PROBLEM STATEMENT: Your answer must be a single number: the count of lines in the entries below that hold "Funding".

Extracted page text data
--------------------

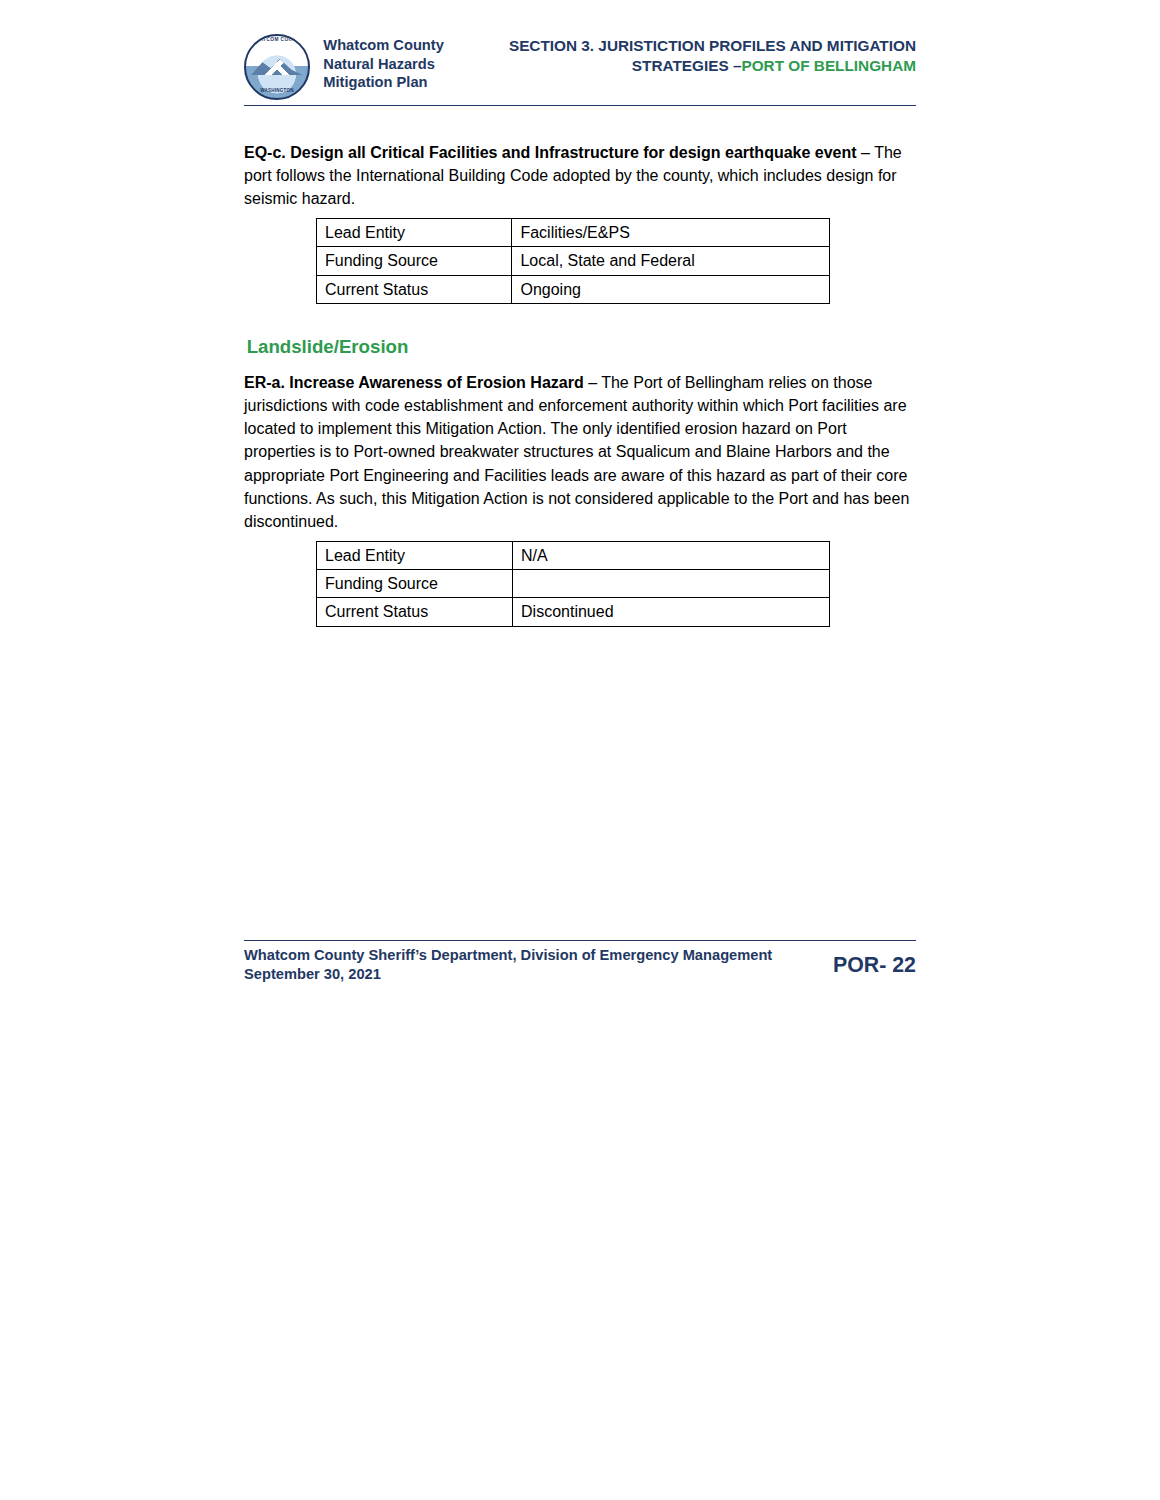WASHINGTON
Whatcom County
Natural Hazards
Mitigation Plan
SECTION 3. JURISTICTION PROFILES AND MITIGATION
STRATEGIES –PORT OF BELLINGHAM
EQ-c. Design all Critical Facilities and Infrastructure for design earthquake event – The port follows the International Building Code adopted by the county, which includes design for seismic hazard.
| Lead Entity | Facilities/E&PS |
| Funding Source | Local, State and Federal |
| Current Status | Ongoing |
Landslide/Erosion
ER-a. Increase Awareness of Erosion Hazard – The Port of Bellingham relies on those jurisdictions with code establishment and enforcement authority within which Port facilities are located to implement this Mitigation Action. The only identified erosion hazard on Port properties is to Port-owned breakwater structures at Squalicum and Blaine Harbors and the appropriate Port Engineering and Facilities leads are aware of this hazard as part of their core functions. As such, this Mitigation Action is not considered applicable to the Port and has been discontinued.
| Lead Entity | N/A |
| Funding Source | |
| Current Status | Discontinued |
Whatcom County Sheriff’s Department, Division of Emergency Management
September 30, 2021
POR- 22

--------------------

EXERCISE SOLUTION: 2